Shirley De Leon, a project development officer at the IOM, told AP that xenophobic attacks against migrants were at least in part linked to increasing economic woes in Egypt, which are “exacerbated by inflation, eroded income and high youth unemployment.”

“Women and girls are the most effected, but so are vulnerable men and young boys.” De Leon said. AP also spoke to a male refugee from Ethiopia, who came to Cairo five years ago, escaping persecution at home. He said he believes the only reason he has been able to keep a job in Egypt was because he makes half the salary of an Egyptian. He says that despite xenophobia and economic problems, Cairo remains his best available option.

“Here is much better than in my home country as there is likely a zero chance to leave for Europe,” he told AP.

Changing attitudes?

Attitudes towards refugees and migrants of colour might, however, slowly be changing, as Egyptian President Abdel-Fattah el-Sissi himself declared that refugees and migrants are “our guests and negative treatment is not acceptable and not allowed.”

His words followed a public outcry in November over a viral video showing three Egyptian teenagers bullying a schoolboy from South Sudan. The teenagers in the mobile phone video are seen laughing and making fun of the boy’s dark complexion before trying to take his backpack.

Attia Essawi, an expert on African affairs at Cairo’s al-Ahram Centre for Political and Strategic Studies, says it will take a lot to break broadly-held racist attitudes in Egypt, where for centuries people with fairer, more European looking skin have received preferential treatment.

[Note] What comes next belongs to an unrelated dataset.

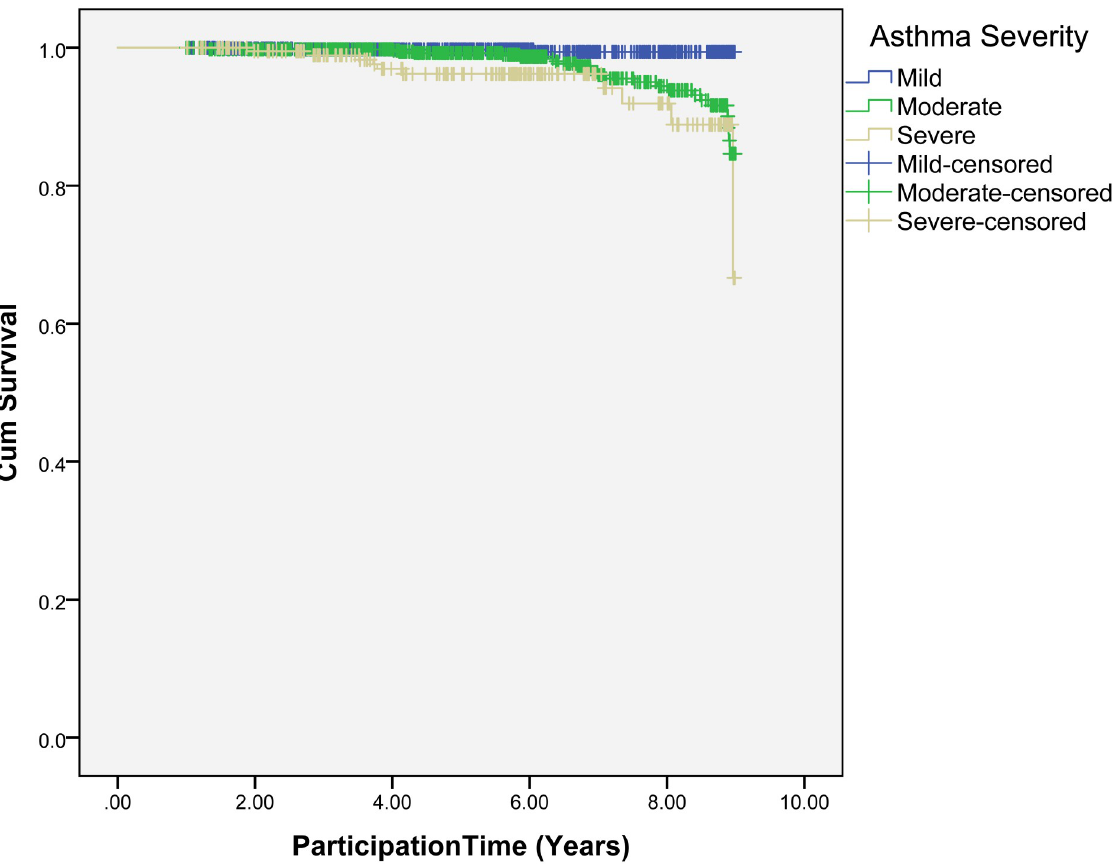
Fig 2. Speed of the occurrence of cancer among asthma patients associated with severity of asthma. https://doi.org/10.1371/journal.pone.0250430.g002 Fig 3 describes the average number of years for cancer diagnosis according to the top four cancers identified in Table 2. Lung cancer diagnosis was revealed to have the longest diagnosis period with an average of 36.6 years compared to prostate cancer with 16.5 years. This indicates that asthma might play a role in developing cancer through low level perturbation of the tissue.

“Authorities should be decisive, with more severe measures against racism and bullying,” he told the Associated Press. But while leaders like Sissi are trying to address the issue, there might still be a long way to go for Egypt to own up to its racist attitudes towards sub-Saharan migrants and refugees:

In 2018, a court sentenced a man who had beaten a South Sudanese teacher working in a community-run school for refugees to death to seven years in prison. While some see progress in the fact that he was sentenced at all, others find the conviction too lax for a man who was known to harass refugees even before committing murder.

Refugees and rights workers all agree that the country still has a long way to go, as racist attitudes against migrants and refugees appear to be deeply ingrained across various sections of Egyptians society. In a research paper from 2012, long before the onset of the so-called refugee crisis of 2015 and 2016, the UNHCR already noted racist attitudes and violence against sub-Saharan migrants in the country dating back many years.